**Exercise set:**
[A] In the forum post about the latent space model, how many iterations and chains does the sampling call specify?
[B] Reproduce the forum post from "# Extracting samples" up to and including "gamma_white_mcmc <- as.mcmc(gamma_white_samples)".

Trouble plotting latent positions in Latent Space Model

Patrick_O_Rourke · June 4, 2024, 1:46pm

The following is my Stan program I am using

data {
  int<lower=0> N; // number of games
  int<lower=1> P; // number of players
  int<lower=0> y[N]; // number of games won by player i
  int<lower=0> N_ij[N]; // total number of games played
  int<lower=1> i[N]; // player i index
  int<lower=1> j[N]; // player j index
  int<lower=0,upper=1> white[N]; // indicator if player i played white
}

parameters {
  vector[N] gamma_white; // player ratings for White players for each game
  vector[N] gamma_black; // player ratings for Black players for each game
  vector[N] W; // adjustment factor for White player advantage for each game
}

model {
  // Priors
  gamma_white ~ normal(0, 1);
  gamma_black ~ normal(0, 1);
  W ~ normal(0, 1);

  // Likelihood
  for (n in 1:N) {
    real eta;
    if (white[n] == 1) {
      eta = gamma_white[n] - gamma_black[n] + W[n];
    } else {
      eta = gamma_black[n] - gamma_white[n] + W[n];
    }
    y[n] ~ binomial(N_ij[n], inv_logit(eta));
  }
}

The R script using the stan script is as follows:

# Load necessary libraries
library(rstan)
library(bayesplot)

# Set the working directory
setwd("/Users/patrickorourke/Desktop/UCD/Dissertation.nosync")

# Load data_list
load("data_list.RData")

# Compile the Stan model
stan_model <- stan_model("chess_model.stan")

# Fit the model using MCMC
fit <- sampling(stan_model, data = data_list, iter = 2000, chains = 4)

# Convert the fit object to an mcmc.list object
library(coda)

# Extracting samples for each parameter
gamma_white_samples <- extract(fit, pars = "gamma_white")$gamma_white
gamma_black_samples <- extract(fit, pars = "gamma_black")$gamma_black
W_samples <- extract(fit, pars = "W")$W

# Combine all chains for each parameter into mcmc objects
gamma_white_mcmc <- as.mcmc(gamma_white_samples)

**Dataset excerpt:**
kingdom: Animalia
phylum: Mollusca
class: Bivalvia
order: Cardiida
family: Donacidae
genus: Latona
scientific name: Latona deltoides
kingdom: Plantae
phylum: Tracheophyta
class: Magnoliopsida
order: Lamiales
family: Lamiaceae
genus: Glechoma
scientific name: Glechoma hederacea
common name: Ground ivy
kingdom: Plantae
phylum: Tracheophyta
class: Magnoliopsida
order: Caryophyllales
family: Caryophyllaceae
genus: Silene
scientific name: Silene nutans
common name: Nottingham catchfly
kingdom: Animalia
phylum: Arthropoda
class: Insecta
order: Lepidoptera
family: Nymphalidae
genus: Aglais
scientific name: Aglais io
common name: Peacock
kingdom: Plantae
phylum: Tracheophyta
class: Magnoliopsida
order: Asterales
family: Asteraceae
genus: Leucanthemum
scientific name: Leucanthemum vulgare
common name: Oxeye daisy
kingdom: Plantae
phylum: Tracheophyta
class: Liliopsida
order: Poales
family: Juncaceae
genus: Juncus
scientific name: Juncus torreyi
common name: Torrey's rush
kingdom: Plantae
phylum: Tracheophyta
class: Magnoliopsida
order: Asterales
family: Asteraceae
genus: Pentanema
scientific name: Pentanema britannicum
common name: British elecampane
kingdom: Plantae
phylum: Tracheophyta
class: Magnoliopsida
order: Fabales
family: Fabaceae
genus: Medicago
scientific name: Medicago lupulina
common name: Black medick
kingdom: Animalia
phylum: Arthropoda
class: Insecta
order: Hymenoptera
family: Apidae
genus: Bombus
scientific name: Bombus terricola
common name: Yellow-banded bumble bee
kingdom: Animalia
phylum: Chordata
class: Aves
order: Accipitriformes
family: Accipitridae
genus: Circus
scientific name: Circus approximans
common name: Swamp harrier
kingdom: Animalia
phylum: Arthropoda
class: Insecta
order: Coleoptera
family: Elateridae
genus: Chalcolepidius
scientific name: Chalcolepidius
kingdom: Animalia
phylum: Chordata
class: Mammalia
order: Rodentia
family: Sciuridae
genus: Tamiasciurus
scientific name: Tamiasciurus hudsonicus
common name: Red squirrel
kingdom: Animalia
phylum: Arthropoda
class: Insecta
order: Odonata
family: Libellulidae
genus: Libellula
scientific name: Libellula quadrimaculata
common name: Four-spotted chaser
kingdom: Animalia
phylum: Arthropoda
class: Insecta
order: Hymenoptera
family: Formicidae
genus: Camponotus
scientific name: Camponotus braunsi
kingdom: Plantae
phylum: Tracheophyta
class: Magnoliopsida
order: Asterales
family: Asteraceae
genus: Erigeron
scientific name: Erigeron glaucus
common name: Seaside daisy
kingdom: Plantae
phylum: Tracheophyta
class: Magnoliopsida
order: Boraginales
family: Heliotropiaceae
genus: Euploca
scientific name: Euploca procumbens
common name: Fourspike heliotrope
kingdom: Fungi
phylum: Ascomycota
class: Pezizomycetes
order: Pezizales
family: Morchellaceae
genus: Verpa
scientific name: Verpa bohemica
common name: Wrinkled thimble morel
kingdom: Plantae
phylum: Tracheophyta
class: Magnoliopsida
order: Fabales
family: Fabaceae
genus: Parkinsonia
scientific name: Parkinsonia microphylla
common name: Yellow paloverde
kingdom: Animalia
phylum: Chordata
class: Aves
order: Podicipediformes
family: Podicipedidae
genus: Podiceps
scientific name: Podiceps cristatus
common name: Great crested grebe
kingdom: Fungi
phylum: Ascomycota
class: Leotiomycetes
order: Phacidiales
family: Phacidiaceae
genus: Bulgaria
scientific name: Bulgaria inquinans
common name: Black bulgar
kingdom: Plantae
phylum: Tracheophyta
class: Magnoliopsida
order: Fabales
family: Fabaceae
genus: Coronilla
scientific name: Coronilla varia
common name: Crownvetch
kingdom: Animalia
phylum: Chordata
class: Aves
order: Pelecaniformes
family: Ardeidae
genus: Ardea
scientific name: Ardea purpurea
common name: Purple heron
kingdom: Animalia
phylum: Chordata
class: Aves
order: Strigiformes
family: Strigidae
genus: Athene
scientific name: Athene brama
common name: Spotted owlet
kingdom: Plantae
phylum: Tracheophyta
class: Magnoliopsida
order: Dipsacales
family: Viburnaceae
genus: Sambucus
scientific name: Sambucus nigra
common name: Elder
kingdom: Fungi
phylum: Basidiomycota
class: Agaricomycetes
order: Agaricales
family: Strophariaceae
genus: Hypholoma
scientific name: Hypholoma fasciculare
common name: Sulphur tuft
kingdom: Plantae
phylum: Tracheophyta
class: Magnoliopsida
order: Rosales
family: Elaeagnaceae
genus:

**Answers below:**
[A] 2000 iterations and 4 chains.

[B]
# Extracting samples for each parameter
gamma_white_samples <- extract(fit, pars = "gamma_white")$gamma_white
gamma_black_samples <- extract(fit, pars = "gamma_black")$gamma_black
W_samples <- extract(fit, pars = "W")$W

# Combine all chains for each parameter into mcmc objects
gamma_white_mcmc <- as.mcmc(gamma_white_samples)